How to complete this task:
Under this task are some entries; return every one of them exactly.

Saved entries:
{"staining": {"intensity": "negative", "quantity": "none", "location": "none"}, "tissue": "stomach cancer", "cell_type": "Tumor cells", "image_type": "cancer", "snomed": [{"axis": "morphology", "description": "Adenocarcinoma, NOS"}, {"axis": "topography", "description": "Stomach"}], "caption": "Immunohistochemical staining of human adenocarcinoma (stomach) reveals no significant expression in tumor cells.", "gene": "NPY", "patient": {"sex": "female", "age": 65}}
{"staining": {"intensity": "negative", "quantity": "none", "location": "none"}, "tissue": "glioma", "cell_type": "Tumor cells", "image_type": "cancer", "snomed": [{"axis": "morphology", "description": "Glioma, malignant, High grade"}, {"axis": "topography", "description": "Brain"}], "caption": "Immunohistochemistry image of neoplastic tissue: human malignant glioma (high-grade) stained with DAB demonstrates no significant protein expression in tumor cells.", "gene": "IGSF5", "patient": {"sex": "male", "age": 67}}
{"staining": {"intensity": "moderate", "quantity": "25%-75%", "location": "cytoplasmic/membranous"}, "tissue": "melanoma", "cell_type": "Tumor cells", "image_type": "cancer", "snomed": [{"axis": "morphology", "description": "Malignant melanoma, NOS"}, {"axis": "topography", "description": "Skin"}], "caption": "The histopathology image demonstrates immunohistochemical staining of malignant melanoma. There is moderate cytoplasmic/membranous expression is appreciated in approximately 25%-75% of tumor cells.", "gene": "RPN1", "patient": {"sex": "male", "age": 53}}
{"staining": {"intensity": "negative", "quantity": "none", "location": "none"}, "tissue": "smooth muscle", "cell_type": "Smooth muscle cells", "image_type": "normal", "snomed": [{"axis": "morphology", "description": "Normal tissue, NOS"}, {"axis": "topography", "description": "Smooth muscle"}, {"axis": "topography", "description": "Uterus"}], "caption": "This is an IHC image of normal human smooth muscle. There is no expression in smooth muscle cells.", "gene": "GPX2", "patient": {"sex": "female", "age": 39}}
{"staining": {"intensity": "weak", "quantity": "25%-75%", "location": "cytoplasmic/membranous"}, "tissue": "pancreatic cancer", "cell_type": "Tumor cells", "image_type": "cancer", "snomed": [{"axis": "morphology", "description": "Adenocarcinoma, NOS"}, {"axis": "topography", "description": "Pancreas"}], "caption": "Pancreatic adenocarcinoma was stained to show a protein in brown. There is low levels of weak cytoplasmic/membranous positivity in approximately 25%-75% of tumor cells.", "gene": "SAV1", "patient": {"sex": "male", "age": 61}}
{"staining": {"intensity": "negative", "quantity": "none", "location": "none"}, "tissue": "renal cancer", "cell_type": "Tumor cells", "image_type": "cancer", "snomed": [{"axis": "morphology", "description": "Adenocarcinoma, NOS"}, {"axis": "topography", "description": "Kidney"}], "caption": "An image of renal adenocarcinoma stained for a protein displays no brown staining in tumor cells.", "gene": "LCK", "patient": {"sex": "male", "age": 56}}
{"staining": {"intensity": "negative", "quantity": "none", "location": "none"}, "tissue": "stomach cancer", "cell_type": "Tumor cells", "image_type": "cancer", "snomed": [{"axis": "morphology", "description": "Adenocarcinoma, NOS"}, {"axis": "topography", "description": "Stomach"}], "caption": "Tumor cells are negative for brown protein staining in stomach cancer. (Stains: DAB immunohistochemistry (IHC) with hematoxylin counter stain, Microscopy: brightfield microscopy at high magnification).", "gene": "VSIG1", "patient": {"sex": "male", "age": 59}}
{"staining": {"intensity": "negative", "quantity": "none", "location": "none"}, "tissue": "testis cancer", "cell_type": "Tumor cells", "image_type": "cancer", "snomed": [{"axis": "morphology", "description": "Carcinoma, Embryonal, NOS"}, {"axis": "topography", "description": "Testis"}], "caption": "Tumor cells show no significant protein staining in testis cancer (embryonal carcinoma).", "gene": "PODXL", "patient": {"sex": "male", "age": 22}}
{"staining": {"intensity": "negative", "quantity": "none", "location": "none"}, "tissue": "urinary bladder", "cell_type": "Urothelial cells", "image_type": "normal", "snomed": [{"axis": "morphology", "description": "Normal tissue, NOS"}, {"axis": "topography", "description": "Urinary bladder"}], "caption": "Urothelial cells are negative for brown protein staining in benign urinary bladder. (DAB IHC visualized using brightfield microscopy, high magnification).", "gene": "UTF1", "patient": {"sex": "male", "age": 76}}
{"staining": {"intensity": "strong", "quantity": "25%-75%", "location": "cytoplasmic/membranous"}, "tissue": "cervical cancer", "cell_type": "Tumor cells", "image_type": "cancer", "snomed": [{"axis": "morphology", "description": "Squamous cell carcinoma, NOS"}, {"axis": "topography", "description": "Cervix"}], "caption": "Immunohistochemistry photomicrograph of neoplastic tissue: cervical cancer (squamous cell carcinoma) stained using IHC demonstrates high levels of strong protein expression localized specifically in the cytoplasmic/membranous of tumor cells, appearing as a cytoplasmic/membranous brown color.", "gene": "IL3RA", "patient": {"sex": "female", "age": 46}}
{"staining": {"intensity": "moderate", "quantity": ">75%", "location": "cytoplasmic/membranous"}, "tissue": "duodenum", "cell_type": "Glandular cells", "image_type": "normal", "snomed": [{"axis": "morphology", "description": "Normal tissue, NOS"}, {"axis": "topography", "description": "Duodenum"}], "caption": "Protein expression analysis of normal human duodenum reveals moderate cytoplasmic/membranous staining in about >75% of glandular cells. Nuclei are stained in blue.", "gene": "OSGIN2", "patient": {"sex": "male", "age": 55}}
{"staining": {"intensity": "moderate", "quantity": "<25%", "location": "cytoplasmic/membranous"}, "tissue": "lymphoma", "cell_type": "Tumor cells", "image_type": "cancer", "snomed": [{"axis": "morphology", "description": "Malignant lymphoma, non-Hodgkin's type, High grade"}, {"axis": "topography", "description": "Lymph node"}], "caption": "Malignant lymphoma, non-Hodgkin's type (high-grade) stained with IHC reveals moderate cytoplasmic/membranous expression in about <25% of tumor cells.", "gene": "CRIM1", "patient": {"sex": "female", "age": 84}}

Result:
{"staining": {"intensity": "negative", "quantity": "none", "location": "none"}, "tissue": "stomach cancer", "cell_type": "Tumor cells", "image_type": "cancer", "snomed": [{"axis": "morphology", "description": "Adenocarcinoma, NOS"}, {"axis": "topography", "description": "Stomach"}], "caption": "Immunohistochemical staining of human adenocarcinoma (stomach) reveals no significant expression in tumor cells.", "gene": "NPY", "patient": {"sex": "female", "age": 65}}
{"staining": {"intensity": "negative", "quantity": "none", "location": "none"}, "tissue": "glioma", "cell_type": "Tumor cells", "image_type": "cancer", "snomed": [{"axis": "morphology", "description": "Glioma, malignant, High grade"}, {"axis": "topography", "description": "Brain"}], "caption": "Immunohistochemistry image of neoplastic tissue: human malignant glioma (high-grade) stained with DAB demonstrates no significant protein expression in tumor cells.", "gene": "IGSF5", "patient": {"sex": "male", "age": 67}}
{"staining": {"intensity": "moderate", "quantity": "25%-75%", "location": "cytoplasmic/membranous"}, "tissue": "melanoma", "cell_type": "Tumor cells", "image_type": "cancer", "snomed": [{"axis": "morphology", "description": "Malignant melanoma, NOS"}, {"axis": "topography", "description": "Skin"}], "caption": "The histopathology image demonstrates immunohistochemical staining of malignant melanoma. There is moderate cytoplasmic/membranous expression is appreciated in approximately 25%-75% of tumor cells.", "gene": "RPN1", "patient": {"sex": "male", "age": 53}}
{"staining": {"intensity": "negative", "quantity": "none", "location": "none"}, "tissue": "smooth muscle", "cell_type": "Smooth muscle cells", "image_type": "normal", "snomed": [{"axis": "morphology", "description": "Normal tissue, NOS"}, {"axis": "topography", "description": "Smooth muscle"}, {"axis": "topography", "description": "Uterus"}], "caption": "This is an IHC image of normal human smooth muscle. There is no expression in smooth muscle cells.", "gene": "GPX2", "patient": {"sex": "female", "age": 39}}
{"staining": {"intensity": "weak", "quantity": "25%-75%", "location": "cytoplasmic/membranous"}, "tissue": "pancreatic cancer", "cell_type": "Tumor cells", "image_type": "cancer", "snomed": [{"axis": "morphology", "description": "Adenocarcinoma, NOS"}, {"axis": "topography", "description": "Pancreas"}], "caption": "Pancreatic adenocarcinoma was stained to show a protein in brown. There is low levels of weak cytoplasmic/membranous positivity in approximately 25%-75% of tumor cells.", "gene": "SAV1", "patient": {"sex": "male", "age": 61}}
{"staining": {"intensity": "negative", "quantity": "none", "location": "none"}, "tissue": "renal cancer", "cell_type": "Tumor cells", "image_type": "cancer", "snomed": [{"axis": "morphology", "description": "Adenocarcinoma, NOS"}, {"axis": "topography", "description": "Kidney"}], "caption": "An image of renal adenocarcinoma stained for a protein displays no brown staining in tumor cells.", "gene": "LCK", "patient": {"sex": "male", "age": 56}}
{"staining": {"intensity": "negative", "quantity": "none", "location": "none"}, "tissue": "stomach cancer", "cell_type": "Tumor cells", "image_type": "cancer", "snomed": [{"axis": "morphology", "description": "Adenocarcinoma, NOS"}, {"axis": "topography", "description": "Stomach"}], "caption": "Tumor cells are negative for brown protein staining in stomach cancer. (Stains: DAB immunohistochemistry (IHC) with hematoxylin counter stain, Microscopy: brightfield microscopy at high magnification).", "gene": "VSIG1", "patient": {"sex": "male", "age": 59}}
{"staining": {"intensity": "negative", "quantity": "none", "location": "none"}, "tissue": "testis cancer", "cell_type": "Tumor cells", "image_type": "cancer", "snomed": [{"axis": "morphology", "description": "Carcinoma, Embryonal, NOS"}, {"axis": "topography", "description": "Testis"}], "caption": "Tumor cells show no significant protein staining in testis cancer (embryonal carcinoma).", "gene": "PODXL", "patient": {"sex": "male", "age": 22}}
{"staining": {"intensity": "negative", "quantity": "none", "location": "none"}, "tissue": "urinary bladder", "cell_type": "Urothelial cells", "image_type": "normal", "snomed": [{"axis": "morphology", "description": "Normal tissue, NOS"}, {"axis": "topography", "description": "Urinary bladder"}], "caption": "Urothelial cells are negative for brown protein staining in benign urinary bladder. (DAB IHC visualized using brightfield microscopy, high magnification).", "gene": "UTF1", "patient": {"sex": "male", "age": 76}}
{"staining": {"intensity": "strong", "quantity": "25%-75%", "location": "cytoplasmic/membranous"}, "tissue": "cervical cancer", "cell_type": "Tumor cells", "image_type": "cancer", "snomed": [{"axis": "morphology", "description": "Squamous cell carcinoma, NOS"}, {"axis": "topography", "description": "Cervix"}], "caption": "Immunohistochemistry photomicrograph of neoplastic tissue: cervical cancer (squamous cell carcinoma) stained using IHC demonstrates high levels of strong protein expression localized specifically in the cytoplasmic/membranous of tumor cells, appearing as a cytoplasmic/membranous brown color.", "gene": "IL3RA", "patient": {"sex": "female", "age": 46}}
{"staining": {"intensity": "moderate", "quantity": ">75%", "location": "cytoplasmic/membranous"}, "tissue": "duodenum", "cell_type": "Glandular cells", "image_type": "normal", "snomed": [{"axis": "morphology", "description": "Normal tissue, NOS"}, {"axis": "topography", "description": "Duodenum"}], "caption": "Protein expression analysis of normal human duodenum reveals moderate cytoplasmic/membranous staining in about >75% of glandular cells. Nuclei are stained in blue.", "gene": "OSGIN2", "patient": {"sex": "male", "age": 55}}
{"staining": {"intensity": "moderate", "quantity": "<25%", "location": "cytoplasmic/membranous"}, "tissue": "lymphoma", "cell_type": "Tumor cells", "image_type": "cancer", "snomed": [{"axis": "morphology", "description": "Malignant lymphoma, non-Hodgkin's type, High grade"}, {"axis": "topography", "description": "Lymph node"}], "caption": "Malignant lymphoma, non-Hodgkin's type (high-grade) stained with IHC reveals moderate cytoplasmic/membranous expression in about <25% of tumor cells.", "gene": "CRIM1", "patient": {"sex": "female", "age": 84}}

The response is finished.